GENRE : Electronic
LABEL : LuckyMe
REVIEWED: 22nd September , 2025
Rating: 6.8/10
Jacques Greene (Philippe Aubin-Dionne) and Nosaj Thing (Jason Chung) have long danced around similar aesthetic spaces—ambient textures, hushed vulnerability, beatwise experiments but with Verses GT, they formalize a union into something distinct. The self-titled album is their first full-length under the Verses GT alias and arrives as an immersive, introspective electronic record that seeks not just to be heard, but felt.
From opener “Fragment,” there’s a sense of deliberate tension: fragile ambient pads, spacey reverbs, and the feeling of something unfolding in slow motion. As the record progresses, tracks like Unknown and Your Light (ft. George Riley) introduce more rhythmic momentum—UK garage-tinged breakbeats, gently pulsing synths—that still feel intimate rather than club-maxxed.
The vocal features (George Riley, KUČKA, TYSON) are rare moments of warmth, anchoring the album’s more ethereal passages. “Forever” (with KUČKA) is a bold moment—it risks pulling too far into strident territory, but even its sharper edges are redeemed by strong atmospheric work around it.
What is especially compelling is their process: the album was mostly recorded in-person across cities like London, Los Angeles, Tokyo, Paris and Montréal, with a commitment to reduction—letting texture, space, and minimal elements breathe. They trade production roles, allow ambient imperfections, and emphasize trust in one another’s intuitions.
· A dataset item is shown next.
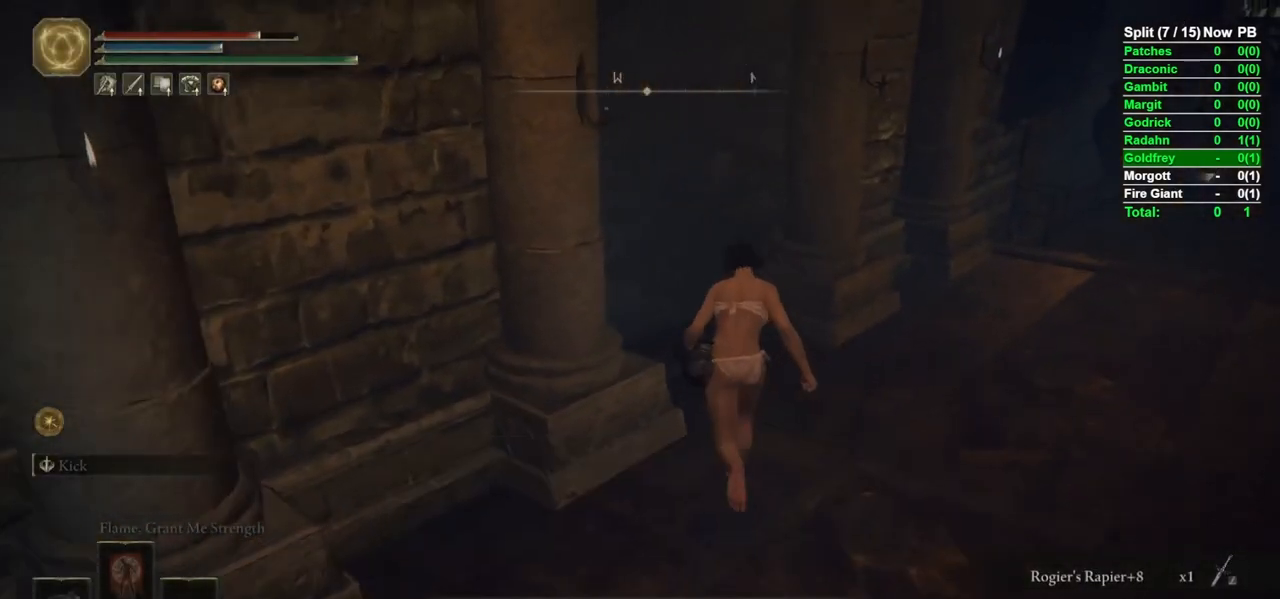
{"buttons": [], "left_stick": "center", "right_stick": "left", "events": [[150, "B", "up"], [267, "left_stick", "center"], [267, "right_stick", "left"], [300, "SELECT", "down"], [417, "SELECT", "up"]]}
Verses GT isn’t always about overt hooks or flashy drops; it favors moods, slow builds, and intimate dynamics. Some listeners may wish it pushed harder in certain pocketed moments, but as a whole it succeeds as a cohesive, emotionally resonant statement. For fans of both artists, and anyone drawn to electronic music that balances atmosphere with subtle rhythm, this is a strong addition.